WORK INSTRUCTION: Gather each line of the records where "fromboard" appears.

Design files in text formats:
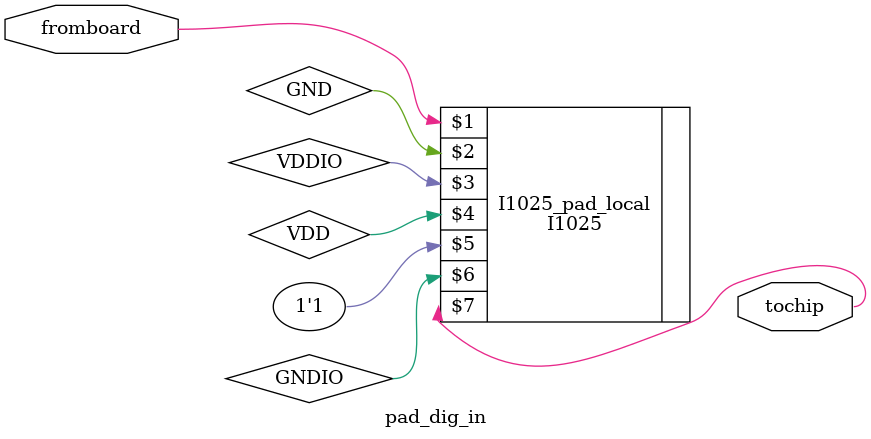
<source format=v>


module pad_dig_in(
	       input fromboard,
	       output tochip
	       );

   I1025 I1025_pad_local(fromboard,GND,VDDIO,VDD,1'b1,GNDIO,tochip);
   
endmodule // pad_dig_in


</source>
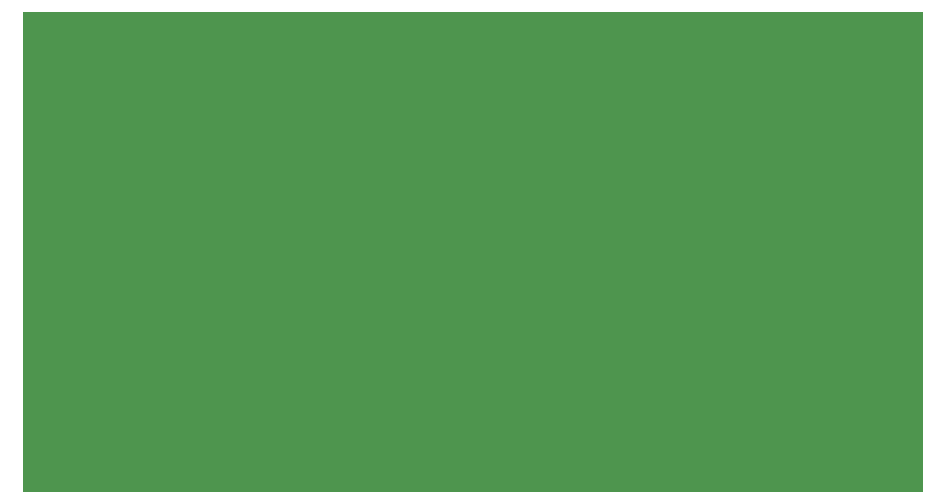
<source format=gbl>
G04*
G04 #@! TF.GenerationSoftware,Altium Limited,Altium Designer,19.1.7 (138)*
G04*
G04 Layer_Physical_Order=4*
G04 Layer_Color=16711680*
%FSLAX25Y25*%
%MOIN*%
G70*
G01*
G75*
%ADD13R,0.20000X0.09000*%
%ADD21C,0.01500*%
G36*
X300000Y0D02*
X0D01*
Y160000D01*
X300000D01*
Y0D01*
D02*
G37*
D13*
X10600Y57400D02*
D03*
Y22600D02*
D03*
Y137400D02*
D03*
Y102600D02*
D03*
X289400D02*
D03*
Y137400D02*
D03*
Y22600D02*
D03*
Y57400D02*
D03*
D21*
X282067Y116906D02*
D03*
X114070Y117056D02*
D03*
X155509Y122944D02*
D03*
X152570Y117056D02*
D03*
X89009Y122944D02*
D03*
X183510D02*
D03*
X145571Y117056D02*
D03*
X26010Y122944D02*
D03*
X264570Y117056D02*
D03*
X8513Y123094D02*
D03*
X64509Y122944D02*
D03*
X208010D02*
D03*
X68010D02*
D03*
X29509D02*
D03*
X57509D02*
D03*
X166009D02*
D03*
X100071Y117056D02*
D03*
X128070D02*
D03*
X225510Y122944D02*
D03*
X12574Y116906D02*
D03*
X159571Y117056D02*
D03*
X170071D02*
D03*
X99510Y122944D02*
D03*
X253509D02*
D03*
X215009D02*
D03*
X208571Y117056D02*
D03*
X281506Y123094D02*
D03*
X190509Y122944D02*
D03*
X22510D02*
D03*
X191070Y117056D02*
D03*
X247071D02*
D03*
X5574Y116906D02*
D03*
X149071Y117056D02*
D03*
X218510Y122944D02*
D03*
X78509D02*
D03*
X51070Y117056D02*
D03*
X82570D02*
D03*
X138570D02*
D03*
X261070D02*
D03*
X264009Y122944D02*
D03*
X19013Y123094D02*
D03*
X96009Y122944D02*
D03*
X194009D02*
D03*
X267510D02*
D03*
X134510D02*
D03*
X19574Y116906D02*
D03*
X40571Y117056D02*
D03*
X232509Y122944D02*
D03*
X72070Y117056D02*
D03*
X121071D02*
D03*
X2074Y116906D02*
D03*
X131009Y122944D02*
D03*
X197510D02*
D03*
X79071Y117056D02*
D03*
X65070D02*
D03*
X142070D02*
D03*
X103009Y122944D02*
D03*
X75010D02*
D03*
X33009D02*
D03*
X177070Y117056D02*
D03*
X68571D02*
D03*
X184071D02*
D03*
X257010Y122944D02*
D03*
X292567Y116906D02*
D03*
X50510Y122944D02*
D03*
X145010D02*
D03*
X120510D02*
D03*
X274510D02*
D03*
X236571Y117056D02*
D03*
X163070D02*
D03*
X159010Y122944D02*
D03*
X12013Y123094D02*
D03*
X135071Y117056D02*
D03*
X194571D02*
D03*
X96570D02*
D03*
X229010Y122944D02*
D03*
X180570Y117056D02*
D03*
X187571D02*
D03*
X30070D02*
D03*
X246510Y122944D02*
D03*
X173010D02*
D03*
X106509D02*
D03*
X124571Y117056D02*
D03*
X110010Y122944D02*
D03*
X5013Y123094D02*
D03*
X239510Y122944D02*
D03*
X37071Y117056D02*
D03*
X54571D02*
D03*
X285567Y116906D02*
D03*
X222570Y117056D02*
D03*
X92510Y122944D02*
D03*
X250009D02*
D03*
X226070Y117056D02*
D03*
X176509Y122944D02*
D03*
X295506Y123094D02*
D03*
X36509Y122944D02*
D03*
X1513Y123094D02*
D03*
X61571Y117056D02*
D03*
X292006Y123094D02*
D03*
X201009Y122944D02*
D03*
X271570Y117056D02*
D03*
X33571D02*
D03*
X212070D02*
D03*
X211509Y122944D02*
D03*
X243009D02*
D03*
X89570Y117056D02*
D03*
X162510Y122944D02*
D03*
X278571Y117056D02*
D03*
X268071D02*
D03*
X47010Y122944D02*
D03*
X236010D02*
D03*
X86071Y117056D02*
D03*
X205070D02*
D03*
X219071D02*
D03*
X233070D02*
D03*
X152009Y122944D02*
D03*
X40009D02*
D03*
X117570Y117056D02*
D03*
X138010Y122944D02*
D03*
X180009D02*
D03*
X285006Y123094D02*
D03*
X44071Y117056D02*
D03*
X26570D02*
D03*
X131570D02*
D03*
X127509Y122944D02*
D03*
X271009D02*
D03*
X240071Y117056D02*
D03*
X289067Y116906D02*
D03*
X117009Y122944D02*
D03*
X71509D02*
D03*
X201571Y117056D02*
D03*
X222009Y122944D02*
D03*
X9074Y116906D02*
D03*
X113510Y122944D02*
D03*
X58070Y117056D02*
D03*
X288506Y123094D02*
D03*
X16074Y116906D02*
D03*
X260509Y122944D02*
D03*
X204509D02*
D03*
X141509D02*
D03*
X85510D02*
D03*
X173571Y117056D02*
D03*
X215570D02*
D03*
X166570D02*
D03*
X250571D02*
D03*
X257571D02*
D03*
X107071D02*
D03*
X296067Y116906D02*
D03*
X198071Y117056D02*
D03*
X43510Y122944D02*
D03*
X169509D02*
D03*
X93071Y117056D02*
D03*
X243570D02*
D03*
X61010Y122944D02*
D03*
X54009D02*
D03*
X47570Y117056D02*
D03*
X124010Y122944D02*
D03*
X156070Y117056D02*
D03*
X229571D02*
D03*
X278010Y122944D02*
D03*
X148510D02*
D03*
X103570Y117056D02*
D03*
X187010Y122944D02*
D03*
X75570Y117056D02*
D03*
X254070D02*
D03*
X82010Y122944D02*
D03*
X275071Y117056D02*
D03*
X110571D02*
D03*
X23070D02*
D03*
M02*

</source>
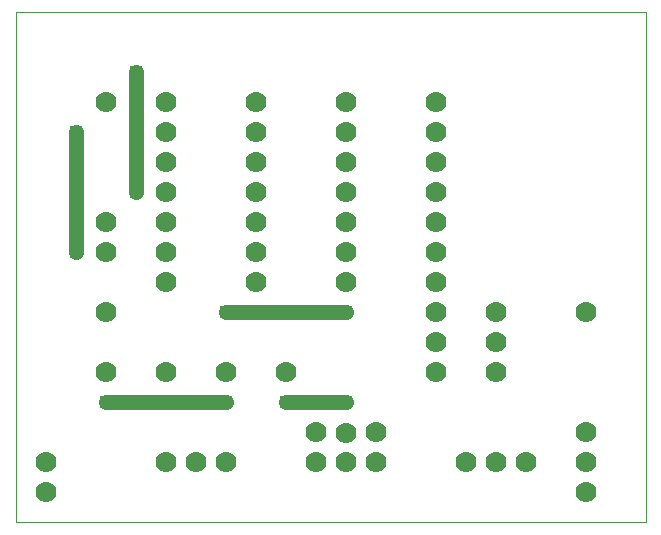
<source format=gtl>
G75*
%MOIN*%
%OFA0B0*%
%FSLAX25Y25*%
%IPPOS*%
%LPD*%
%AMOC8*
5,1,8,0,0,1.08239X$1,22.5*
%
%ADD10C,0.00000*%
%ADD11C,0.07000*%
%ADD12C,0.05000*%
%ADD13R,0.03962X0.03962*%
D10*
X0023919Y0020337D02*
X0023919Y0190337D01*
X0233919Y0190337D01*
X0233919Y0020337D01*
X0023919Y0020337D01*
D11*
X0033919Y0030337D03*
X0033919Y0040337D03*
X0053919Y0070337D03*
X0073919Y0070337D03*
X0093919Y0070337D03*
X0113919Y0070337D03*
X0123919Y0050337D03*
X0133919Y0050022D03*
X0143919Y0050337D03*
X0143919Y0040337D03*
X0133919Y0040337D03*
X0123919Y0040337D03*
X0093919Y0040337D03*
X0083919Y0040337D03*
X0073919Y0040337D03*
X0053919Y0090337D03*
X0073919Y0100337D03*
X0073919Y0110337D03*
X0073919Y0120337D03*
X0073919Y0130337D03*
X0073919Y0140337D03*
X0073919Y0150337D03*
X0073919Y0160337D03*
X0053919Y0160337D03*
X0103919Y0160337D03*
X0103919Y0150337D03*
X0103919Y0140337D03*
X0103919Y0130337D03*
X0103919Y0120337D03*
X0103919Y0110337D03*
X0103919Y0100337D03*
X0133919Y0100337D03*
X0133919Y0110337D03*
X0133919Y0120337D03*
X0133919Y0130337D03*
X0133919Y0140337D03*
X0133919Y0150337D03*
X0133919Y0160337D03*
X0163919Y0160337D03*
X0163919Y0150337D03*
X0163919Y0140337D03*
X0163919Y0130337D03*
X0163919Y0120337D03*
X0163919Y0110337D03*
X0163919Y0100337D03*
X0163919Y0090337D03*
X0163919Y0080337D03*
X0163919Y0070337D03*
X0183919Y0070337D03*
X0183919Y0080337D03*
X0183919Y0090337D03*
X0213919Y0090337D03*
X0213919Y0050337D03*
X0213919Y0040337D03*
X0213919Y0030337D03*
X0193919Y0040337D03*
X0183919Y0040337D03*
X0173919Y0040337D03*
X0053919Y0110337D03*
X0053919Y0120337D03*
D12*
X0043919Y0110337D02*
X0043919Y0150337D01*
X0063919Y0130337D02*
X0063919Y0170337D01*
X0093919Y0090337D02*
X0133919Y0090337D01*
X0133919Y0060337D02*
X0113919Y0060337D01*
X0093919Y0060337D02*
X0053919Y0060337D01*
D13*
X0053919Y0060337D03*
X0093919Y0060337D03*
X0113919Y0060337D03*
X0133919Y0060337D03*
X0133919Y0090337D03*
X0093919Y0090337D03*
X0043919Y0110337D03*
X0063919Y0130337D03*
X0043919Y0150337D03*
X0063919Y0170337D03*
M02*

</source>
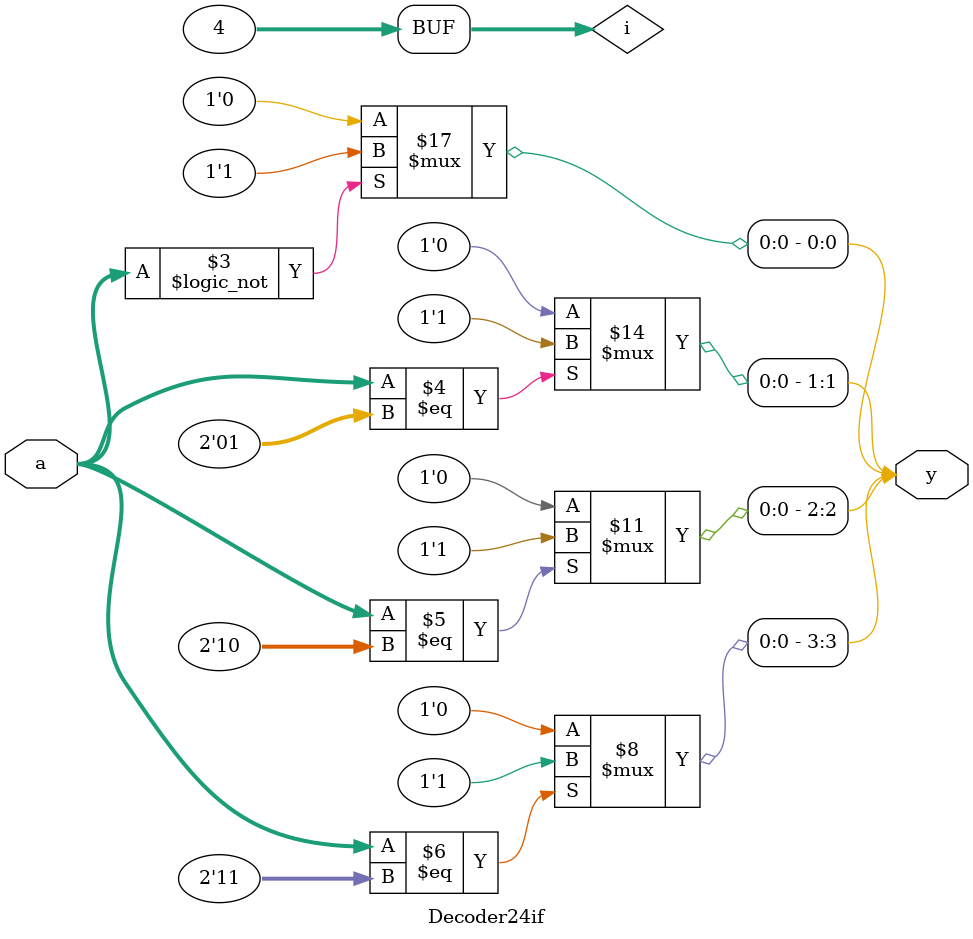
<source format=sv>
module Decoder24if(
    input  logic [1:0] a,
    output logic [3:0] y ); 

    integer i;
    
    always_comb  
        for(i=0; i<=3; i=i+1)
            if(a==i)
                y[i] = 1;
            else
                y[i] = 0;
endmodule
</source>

RESPONSE BOX:
	       input fromboard,
   I1025 I1025_pad_local(fromboard,GND,VDDIO,VDD,1'b1,GNDIO,tochip);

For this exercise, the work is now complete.